[START OF Selected excerpt]
BACKGROUND OF THE INVENTION
1. Field of the Invention
The present invention relates to a centrifugal-type blower which uses a
centrifugal-type multiple-vane fan and is suitably applied to an air
conditioning apparatus for a vehicle.
2. Description of Related Art
As well known, a centrifugal-type blower includes a centrifugal-type
multiple-vane fan for sucking air in the axial direction of the rotary
shaft and for blowing air radially outwardly, a motor for driving the fan,
and a scroll casing for accommodating the centrifugal-type multiple-vane
fan and the motor and for forming an air passage.
[END OF Selected excerpt]
Continue the patent background on the centrifugal-type blower for vehicle air conditioning, starting after its last sentence.
[START OF Stored rows]
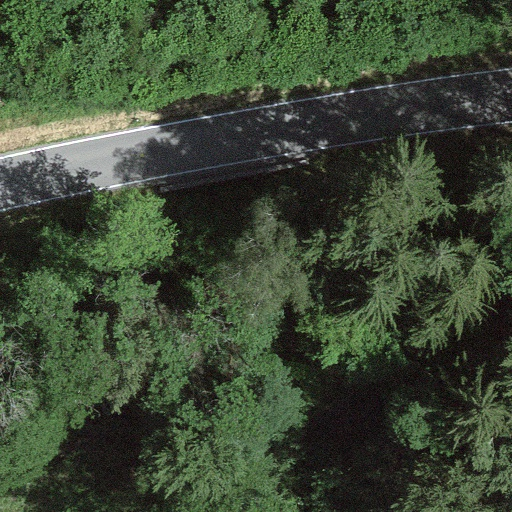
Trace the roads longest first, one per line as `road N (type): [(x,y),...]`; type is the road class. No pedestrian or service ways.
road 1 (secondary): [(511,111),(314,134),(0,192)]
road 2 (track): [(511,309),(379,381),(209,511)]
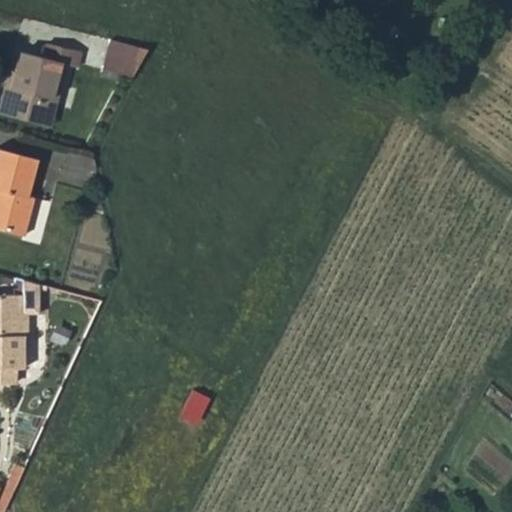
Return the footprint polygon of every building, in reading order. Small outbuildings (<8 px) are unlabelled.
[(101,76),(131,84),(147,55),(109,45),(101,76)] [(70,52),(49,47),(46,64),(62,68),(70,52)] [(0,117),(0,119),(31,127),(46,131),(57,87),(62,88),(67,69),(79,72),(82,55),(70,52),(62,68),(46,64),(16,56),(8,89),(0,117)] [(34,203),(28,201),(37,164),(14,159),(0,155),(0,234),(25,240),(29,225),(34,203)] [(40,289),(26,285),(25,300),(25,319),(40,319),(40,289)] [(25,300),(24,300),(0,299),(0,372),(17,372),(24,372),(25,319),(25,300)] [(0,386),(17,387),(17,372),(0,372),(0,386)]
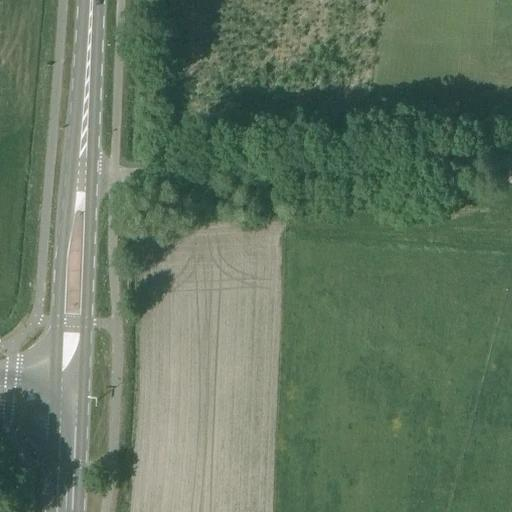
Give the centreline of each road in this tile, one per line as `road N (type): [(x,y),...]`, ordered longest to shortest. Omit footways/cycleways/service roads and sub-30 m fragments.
[END OF Stored rows]
[START OF Stored rows]
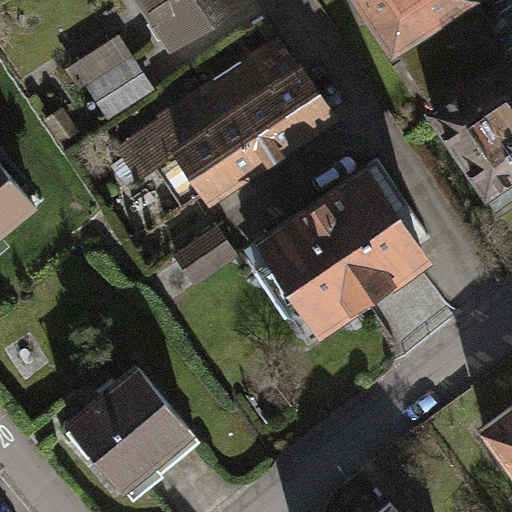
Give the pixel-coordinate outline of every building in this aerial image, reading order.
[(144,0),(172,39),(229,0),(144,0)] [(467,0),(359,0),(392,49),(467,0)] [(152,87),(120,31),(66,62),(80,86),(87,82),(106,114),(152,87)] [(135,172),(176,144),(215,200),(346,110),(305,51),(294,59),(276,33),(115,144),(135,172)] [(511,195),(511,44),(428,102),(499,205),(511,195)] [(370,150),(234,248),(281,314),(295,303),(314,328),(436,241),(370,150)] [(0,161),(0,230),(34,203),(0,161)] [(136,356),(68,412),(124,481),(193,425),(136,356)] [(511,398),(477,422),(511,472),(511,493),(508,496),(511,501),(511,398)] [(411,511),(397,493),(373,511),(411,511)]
[END OF Stored rows]
- Reply -
In the centrifugal-type blower, to increase a volume of blown-air while
maintaining a constant rotational speed of the centrifugal-type
multiple-vane fan, it is necessary for an air suction area (i.e., an inner
diameter area of the centrifugal-type multiple-vane fan) to be increased
so as to decrease a pressure loss at the time of sucking air. However,
when an inner diameter of the centrifugal-type multiple-vane fan is simply
made larger to increase the suction area, an outer diameter of the
centrifugal-type multiple-vane fan becomes large so that the size of the
centrifugal-type blower becomes large.
As a method for downsizing the centrifugal-type blower while increasing an
air volume of the centrifugal-type blower, there has been conventionally
known that, as shown in FIG. 8, the suction area is increased by means of
sucking air from two end sides in the axial direction of the rotary shaft
of the centrifugal-type multiple-vane fan in which the inner and outer
diameters are respectively equal throughout the whole length in the axial
direction of the rotary shaft of the fan. Further, a motor body portion 6a
of the drive motor 6 is inserted into the centrifugal-type multiple-vane
fan 1 to decrease the size in the axial direction of the rotary shaft of
the centrifugal-type blower.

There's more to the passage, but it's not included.